INTELBRIEF

May 13, 2015

TSG IntelBrief: GCC Summit: A Region on the Brink

• Iran will dominate discussion at the U.S.-Gulf Cooperation Council (GCC) Summit at Camp David tomorrow

• But it will be important for the meeting to move beyond discussion of Iran’s true intentions, on which there is unlikely to be agreement

• The problems of the Middle East—and consequent threats to the homeland—are more extensive and require U.S. involvement as the most persuasive outside power

• But while the U.S. may have moved on from seeing force as the main way to influence events in the region, the GCC has not.

 

The U.S.-Gulf Cooperation Council (GCC) summit at Camp David tomorrow will have a full agenda. The headline discussion will reflect the equal concern on both sides that the other has misjudged Iran, but a deeper discussion will focus on the very many factors that affect the long-term stability of the Middle East, including the level of U.S. engagement.

Previous summits might have looked at energy issues and Israel as the main topics of conversation, but with oil prices low and U.S. domestic production reducing dependence on foreign suppliers, oil is less of a political lever in the bilateral relationship, though still important in global terms. Israel too is currently a non-issue. Although GCC countries continue to feel outrage at Israel’s treatment of Palestinians, Hamas has few friends, and Fatah is widely regarded as a broken reed. Furthermore, the Israeli government’s position on Iran closely matches that of Saudi Arabia and the UAE.

A U.S.-led nuclear deal with Iran, which remains a possibility despite the best efforts of the extremes on either side, would be a historic achievement on the path to a more stable Middle East. It is hard to imagine why Saudi Arabia (or Israel) would be reassured by a breakdown in talks that might encourage Iran to accelerate its nuclear program. While the deal under discussion could be improved from their point of view, realpolitik dictates that the Iranians gain enough to stick to the agreement. The U.S. has an uphill task in persuading the GCC of this logic because it founders on a completely different assessment of Iran’s good faith. The GCC will seek guarantees that if the U.S. proves wrong, it will do something immediate and decisive about it—or better still, give the GCC states the capacity now to take action at the right time. The U.S. will see this as an unnecessary escalation of the very tensions that the nuclear deal is meant to reduce.

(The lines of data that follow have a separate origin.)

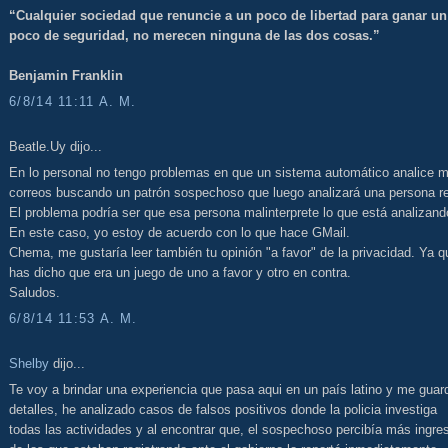
“Cualquier sociedad que renuncie a un poco de libertad para ganar un
poco de seguridad, no merecen ninguna de las dos cosas.”
Benjamin Franklin
6/8/14 11:11 A. M.
Beatle.Uy dijo...
En lo personal no tengo problemas en que un sistema automático analice m
correos buscando un patrón sospechoso que luego analizará una persona re
El problema podría ser que esa persona malinterprete lo que está analizand
En este caso, yo estoy de acuerdo con lo que hace GMail.
Chema, me gustaría leer también tu opinión "a favor" de la privacidad. Ya q
has dicho que era un juego de uno a favor y otro en contra.
Saludos.
6/8/14 11:53 A. M.
Shelby
dijo...
Te voy a brindar una experiencia que pasa aqui en un país latino y me guar
detalles, he analizado casos de falsos positivos donde la policia investiga
todas las actividades y al encontrar que, el sospechoso percibía más ingre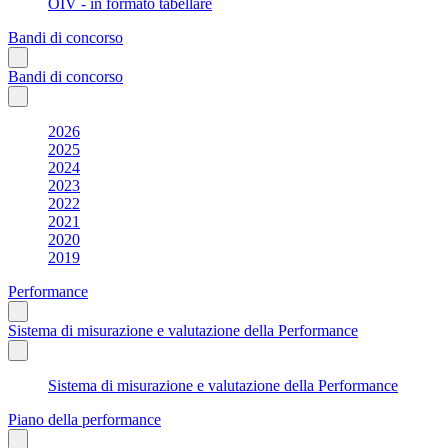
OIV - in formato tabellare
Bandi di concorso
Bandi di concorso
2026
2025
2024
2023
2022
2021
2020
2019
Performance
Sistema di misurazione e valutazione della Performance
Sistema di misurazione e valutazione della Performance
Piano della performance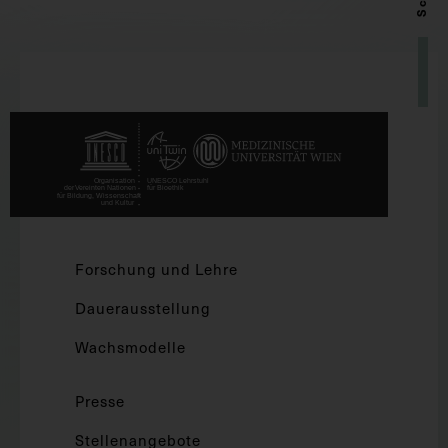
Forschung und Lehre
Dauerausstellung
Wachsmodelle
Presse
Stellenangebote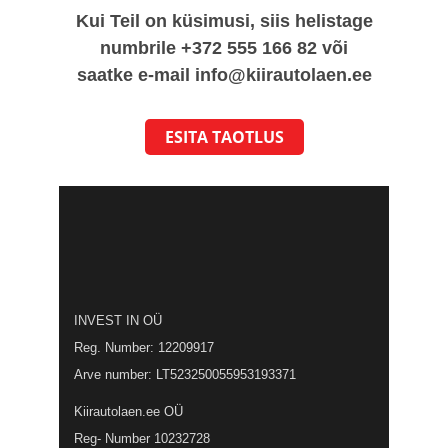
Kui Teil on küsimusi, siis helistage
numbrile +372 555 166 82 või
saatke e-mail
info@kiirautolaen.ee
ESITA TAOTLUS
INVEST IN OÜ
Reg. Number: 12209917
Arve number: LT523250055953193371
Kiirautolaen.ee OÜ
Reg- Number 10232728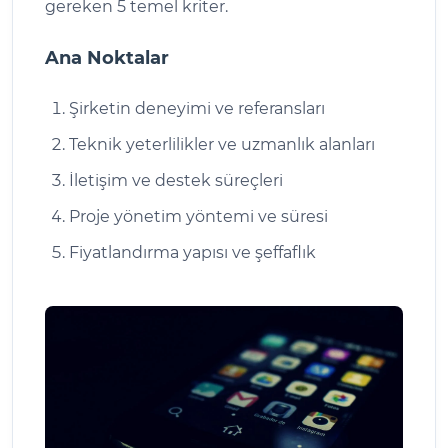
gereken 5 temel kriter.
Ana Noktalar
Şirketin deneyimi ve referansları
Teknik yeterlilikler ve uzmanlık alanları
İletişim ve destek süreçleri
Proje yönetim yöntemi ve süresi
Fiyatlandırma yapısı ve şeffaflık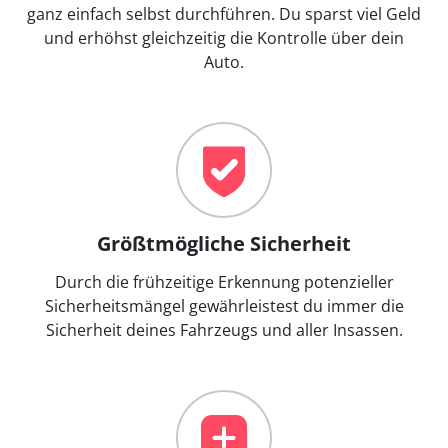
ganz einfach selbst durchführen. Du sparst viel Geld
und erhöhst gleichzeitig die Kontrolle über dein
Auto.
Größtmögliche Sicherheit
Durch die frühzeitige Erkennung potenzieller
Sicherheitsmängel gewährleistest du immer die
Sicherheit deines Fahrzeugs und aller Insassen.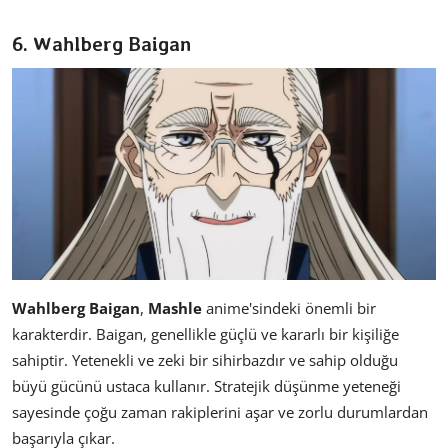
6. Wahlberg Baigan
Wahlberg Baigan
,
Mashle
anime'sindeki önemli bir
karakterdir. Baigan, genellikle güçlü ve kararlı bir kişiliğe
sahiptir. Yetenekli ve zeki bir sihirbazdır ve sahip olduğu
büyü gücünü ustaca kullanır. Stratejik düşünme yeteneği
sayesinde çoğu zaman rakiplerini aşar ve zorlu durumlardan
başarıyla çıkar.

But if that discussion can be put to one side, talks can focus on how to deal with the mess in Iraq, Syria, and Yemen, where different approaches to the same enemy are only serving to empower it. Here the role of the U.S. will be crucial, and exactly the area where it should exert influence. If the root of these problems lies in sectarianism and poor governance, it will take a major effort by the U.S. and key allies to persuade the regional powers to adopt a fundamentally different outlook. Today’s wars are hard to win and easy to lose, and when they are proxy wars, the results are always worse for the civilians caught in the middle. Economic and social fragmentation, and a deep-seated desire for revenge or redress at a local level, all go to create ideal conditions for the spread of extremism, and make a return to whatever existed before impossible.

Unless the Camp David summit can reach into these areas, as intractable as they may seem, it will have proved a wasted opportunity. Even though the leaders of Bahrain, Oman, Saudi Arabia, and the UAE will not attend, they are sending key figures who will have a great deal of influence on policy even if they do not decide it. The summit is serious and it will be the last opportunity for President Obama to engage personally with the GCC as a group on issues that will determine the nature of the threats that his successor will have to deal with, both at home and abroad. If he cannot make a difference, it will show that the GCC is still inclined to regard force as the most important and effective policy tool, with money being a distant second. The U.S. may have moved on from that approach, as well as from the view that it can solve all the problems of the world, so long as everyone else follows its lead.

The GCC has tended to regard U.S. disengagement as siding with the enemy, and so has substituted U.S. force with its own. In this vein, several of the GCC states will join Egypt, Jordan and Sudan in Cairo next week to discuss intervening in Libya. If Camp David can lead to a better understanding that the use of force can only be an adjunct to policy rather than the policy itself, it will have achieved something significant.